## WHAT THIS TASK INVOLVES
The answer must consist of every line below that contains the word "axis".

## TASK INPUT

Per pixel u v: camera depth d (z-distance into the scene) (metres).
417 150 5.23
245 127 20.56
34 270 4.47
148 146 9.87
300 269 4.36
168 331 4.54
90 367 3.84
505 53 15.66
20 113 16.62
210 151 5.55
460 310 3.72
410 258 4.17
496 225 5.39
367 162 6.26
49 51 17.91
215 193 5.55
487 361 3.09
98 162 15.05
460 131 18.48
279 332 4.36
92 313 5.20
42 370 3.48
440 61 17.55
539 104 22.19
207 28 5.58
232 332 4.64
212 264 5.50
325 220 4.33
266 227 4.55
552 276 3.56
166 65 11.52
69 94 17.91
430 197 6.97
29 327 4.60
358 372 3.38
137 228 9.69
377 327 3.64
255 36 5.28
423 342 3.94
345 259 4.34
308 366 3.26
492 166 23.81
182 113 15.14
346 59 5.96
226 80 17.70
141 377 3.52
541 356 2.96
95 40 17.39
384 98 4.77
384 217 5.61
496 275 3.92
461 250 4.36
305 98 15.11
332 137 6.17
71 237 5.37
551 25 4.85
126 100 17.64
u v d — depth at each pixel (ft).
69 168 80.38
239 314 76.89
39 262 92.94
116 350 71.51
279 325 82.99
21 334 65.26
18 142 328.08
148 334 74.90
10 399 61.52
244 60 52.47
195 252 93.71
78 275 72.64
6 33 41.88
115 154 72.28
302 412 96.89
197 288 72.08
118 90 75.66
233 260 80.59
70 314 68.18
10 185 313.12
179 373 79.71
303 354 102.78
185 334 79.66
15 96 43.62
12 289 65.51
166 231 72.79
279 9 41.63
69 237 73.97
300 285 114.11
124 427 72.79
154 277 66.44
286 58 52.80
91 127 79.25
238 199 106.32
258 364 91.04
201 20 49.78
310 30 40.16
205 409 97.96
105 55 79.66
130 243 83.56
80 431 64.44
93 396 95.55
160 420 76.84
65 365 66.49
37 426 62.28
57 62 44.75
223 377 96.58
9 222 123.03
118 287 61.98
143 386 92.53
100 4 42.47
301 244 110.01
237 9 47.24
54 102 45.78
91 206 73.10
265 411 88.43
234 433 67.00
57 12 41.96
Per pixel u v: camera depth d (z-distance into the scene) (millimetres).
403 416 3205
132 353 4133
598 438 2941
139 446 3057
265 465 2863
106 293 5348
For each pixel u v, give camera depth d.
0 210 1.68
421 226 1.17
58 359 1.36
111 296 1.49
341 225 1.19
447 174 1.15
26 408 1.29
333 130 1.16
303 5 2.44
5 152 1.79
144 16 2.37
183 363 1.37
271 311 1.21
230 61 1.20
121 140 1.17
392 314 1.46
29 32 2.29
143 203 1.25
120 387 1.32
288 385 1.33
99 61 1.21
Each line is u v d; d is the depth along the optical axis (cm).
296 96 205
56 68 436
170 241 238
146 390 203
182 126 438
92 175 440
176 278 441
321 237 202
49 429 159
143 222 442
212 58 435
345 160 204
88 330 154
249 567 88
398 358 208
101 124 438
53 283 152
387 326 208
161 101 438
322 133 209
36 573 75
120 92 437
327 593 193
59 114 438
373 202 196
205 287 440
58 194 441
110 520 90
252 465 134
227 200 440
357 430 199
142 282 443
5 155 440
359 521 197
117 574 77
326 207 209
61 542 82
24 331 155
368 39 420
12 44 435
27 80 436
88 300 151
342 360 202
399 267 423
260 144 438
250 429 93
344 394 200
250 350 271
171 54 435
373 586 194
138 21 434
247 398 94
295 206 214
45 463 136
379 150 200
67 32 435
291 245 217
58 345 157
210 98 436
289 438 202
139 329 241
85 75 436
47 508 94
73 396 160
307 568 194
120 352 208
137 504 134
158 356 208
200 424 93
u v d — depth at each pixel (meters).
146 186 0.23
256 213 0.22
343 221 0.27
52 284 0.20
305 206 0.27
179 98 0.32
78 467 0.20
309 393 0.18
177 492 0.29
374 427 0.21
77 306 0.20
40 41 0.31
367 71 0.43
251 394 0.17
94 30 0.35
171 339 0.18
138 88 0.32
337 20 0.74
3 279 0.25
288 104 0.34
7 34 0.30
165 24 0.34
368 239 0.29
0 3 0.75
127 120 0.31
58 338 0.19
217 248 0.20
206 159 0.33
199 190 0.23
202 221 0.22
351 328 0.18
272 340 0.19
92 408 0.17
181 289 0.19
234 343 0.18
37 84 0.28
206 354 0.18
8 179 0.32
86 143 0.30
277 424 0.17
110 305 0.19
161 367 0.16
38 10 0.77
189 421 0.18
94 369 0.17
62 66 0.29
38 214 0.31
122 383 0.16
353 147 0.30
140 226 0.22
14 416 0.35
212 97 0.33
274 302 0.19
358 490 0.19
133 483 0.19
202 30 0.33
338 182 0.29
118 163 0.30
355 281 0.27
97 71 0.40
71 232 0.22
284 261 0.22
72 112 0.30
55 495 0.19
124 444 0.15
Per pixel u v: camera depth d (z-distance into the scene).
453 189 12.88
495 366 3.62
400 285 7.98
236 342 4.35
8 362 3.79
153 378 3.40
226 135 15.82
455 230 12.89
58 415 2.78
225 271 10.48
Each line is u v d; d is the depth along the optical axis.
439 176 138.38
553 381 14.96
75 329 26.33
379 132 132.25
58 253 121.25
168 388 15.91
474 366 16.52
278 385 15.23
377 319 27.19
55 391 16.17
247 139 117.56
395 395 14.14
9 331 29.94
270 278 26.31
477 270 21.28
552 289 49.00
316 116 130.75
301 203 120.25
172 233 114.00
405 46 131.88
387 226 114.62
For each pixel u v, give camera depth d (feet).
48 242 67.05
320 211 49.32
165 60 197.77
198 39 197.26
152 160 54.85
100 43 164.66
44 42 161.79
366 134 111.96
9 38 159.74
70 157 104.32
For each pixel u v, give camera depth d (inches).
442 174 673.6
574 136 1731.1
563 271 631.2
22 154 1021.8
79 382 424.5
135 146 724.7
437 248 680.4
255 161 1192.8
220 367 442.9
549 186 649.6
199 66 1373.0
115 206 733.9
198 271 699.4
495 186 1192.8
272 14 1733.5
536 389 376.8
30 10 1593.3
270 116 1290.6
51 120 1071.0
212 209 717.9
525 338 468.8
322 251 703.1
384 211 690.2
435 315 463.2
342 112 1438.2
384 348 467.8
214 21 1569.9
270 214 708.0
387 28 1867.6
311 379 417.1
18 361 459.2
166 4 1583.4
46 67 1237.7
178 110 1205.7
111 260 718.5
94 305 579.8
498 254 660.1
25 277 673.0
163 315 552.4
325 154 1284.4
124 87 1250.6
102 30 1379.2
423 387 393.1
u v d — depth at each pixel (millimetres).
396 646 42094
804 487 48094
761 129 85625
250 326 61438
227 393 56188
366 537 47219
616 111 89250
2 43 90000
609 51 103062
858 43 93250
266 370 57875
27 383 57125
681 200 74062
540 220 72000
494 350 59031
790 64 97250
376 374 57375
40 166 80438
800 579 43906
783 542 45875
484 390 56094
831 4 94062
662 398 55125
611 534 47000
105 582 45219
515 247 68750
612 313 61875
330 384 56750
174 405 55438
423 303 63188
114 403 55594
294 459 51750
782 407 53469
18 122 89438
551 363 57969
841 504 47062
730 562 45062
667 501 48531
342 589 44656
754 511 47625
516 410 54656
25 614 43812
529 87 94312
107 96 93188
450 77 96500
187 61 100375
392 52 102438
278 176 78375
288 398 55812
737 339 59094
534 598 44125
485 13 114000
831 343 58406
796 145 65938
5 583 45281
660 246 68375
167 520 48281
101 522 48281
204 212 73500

## ANSWER SECTION
Each line is u v d; d is the depth along the optical axis (cm).
Each line is u v d; d is the depth along the optical axis.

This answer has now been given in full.